Ein weiterer Vorschlag, einen Benzinmotor anzubringen, wurde erörtert. Bei letzterem wurden hinsichtlich der Beschaffung von Brennstoff und der Betriebssicherheit Bedenken erhoben.
Herr Brockhaus brachte zum Schluss der Übung zum Ausdruck, dass er bemüht sein wolle, auf dem schnellsten Wege die ihm bisher unbekannten Mängel beseitigen zu lassen. Zur weiteren Untersuchung der Möglichkeiten, die Schütze elektrisch oder auf eine andere selbsttätige Art und Weise zu heben, soll das erforderliche sofort veranlasst werden.

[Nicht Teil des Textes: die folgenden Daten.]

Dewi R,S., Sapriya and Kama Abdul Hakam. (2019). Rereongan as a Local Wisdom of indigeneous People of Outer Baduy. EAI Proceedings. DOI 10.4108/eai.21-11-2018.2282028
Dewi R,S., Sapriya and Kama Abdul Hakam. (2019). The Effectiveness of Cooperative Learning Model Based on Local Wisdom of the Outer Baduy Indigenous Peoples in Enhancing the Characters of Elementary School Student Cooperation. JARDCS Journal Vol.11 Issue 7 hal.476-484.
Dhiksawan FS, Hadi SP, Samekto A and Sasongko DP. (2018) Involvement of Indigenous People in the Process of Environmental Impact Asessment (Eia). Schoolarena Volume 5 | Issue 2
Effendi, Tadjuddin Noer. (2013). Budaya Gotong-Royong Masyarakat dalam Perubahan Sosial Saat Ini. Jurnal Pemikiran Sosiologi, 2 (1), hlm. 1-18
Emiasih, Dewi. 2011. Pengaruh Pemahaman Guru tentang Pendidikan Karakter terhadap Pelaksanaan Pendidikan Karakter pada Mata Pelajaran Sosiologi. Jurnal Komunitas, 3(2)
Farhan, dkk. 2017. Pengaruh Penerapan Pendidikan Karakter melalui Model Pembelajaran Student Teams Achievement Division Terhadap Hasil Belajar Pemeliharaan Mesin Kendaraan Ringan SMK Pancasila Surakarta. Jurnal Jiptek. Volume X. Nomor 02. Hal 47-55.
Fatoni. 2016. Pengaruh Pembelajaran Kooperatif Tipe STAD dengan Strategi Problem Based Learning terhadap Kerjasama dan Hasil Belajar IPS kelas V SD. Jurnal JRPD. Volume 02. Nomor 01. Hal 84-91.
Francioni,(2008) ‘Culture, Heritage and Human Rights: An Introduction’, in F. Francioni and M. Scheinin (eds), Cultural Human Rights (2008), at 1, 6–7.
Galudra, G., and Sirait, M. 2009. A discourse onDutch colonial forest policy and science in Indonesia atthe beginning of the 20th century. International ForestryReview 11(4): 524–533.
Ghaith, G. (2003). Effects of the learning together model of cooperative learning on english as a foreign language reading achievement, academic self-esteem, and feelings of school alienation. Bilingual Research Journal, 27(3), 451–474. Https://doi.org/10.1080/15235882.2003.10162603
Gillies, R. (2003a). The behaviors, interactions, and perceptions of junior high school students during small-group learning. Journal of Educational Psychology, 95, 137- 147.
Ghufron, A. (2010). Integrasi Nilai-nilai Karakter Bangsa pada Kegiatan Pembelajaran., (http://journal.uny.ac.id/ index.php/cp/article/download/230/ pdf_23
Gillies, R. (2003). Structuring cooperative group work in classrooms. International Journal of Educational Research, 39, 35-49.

Abschrift - Plettenberg, 15.6.1943 (eine Seite, A 4 maschinengeschrieben, Archiv Dirk Thomee)

Was, wenn die Oestertalsperrenmauer bricht?
Auswirkung der Wehranlage Brockhaus-Söhne bei einer Hochwasserkatastrophe

Zu der Frage, ob das Heben der Schütze des Wehres der Firma Brockhaus-Söhne in Plettenberg-Bhf. überhaupt ratsam ist, wenn das Heben nur bis zur halben Höhe erfolgen kann, wird wie folgt Stellung genommen:

Kommt die Flutwelle von der Oestertalsperre, die durch das starke Gefälle und die geringe Durchflussbreite des Tales eine sehr große Geschwindigkeit haben wird, in einer Höhe bis zu 4 Meter an, tritt bei einem vollkommen geöffneten Wehr vermutlich kein wesentlicher Rückstau durch das Wehr ein, weil die Hauptschütze 4,48 Meter höher als die Sohle stehen.

Anders ist es jedoch, wenn die Schütze nur bis zur halben Höhe gezogen werden. Eine Flutwelle von 4 Meter Höhe wird dann um die Höhe der Schütze höher gestaut, so dass die Flut sofort die Dämme überströmt. Ferner werden sich die Schwimmstoffe, Balken, Bretter, Bäume usw. wahrscheinlich sofort am Wehr festsetzen. In einem derartigen Fall ist es zweckmäßig, die Schütze überhaupt nicht zu ziehen. Die Gefahr des Festsetzens der Schwimmstoffe ist dann nicht so groß. Es tritt jedoch ein größerer Stau ein.

Wenn jedoch eine noch weit höhere Flutwelle am Wehr ankommt, wird das Wehr ein gewaltiges Hindernis bilden, das eine gewaltige zerstörende Überflutung der anliegenden Ortsteile verursacht. Sind dann die Schütze ganz hochgezogen, wird durch den Wasserdruck eine wesentlich größere Menge Wasser abgeführt werden können. Die Überschwemmung ist jedenfalls geringer. Die Schütze in halber Höhe werden vermutlich das größte Hindernis darstellen.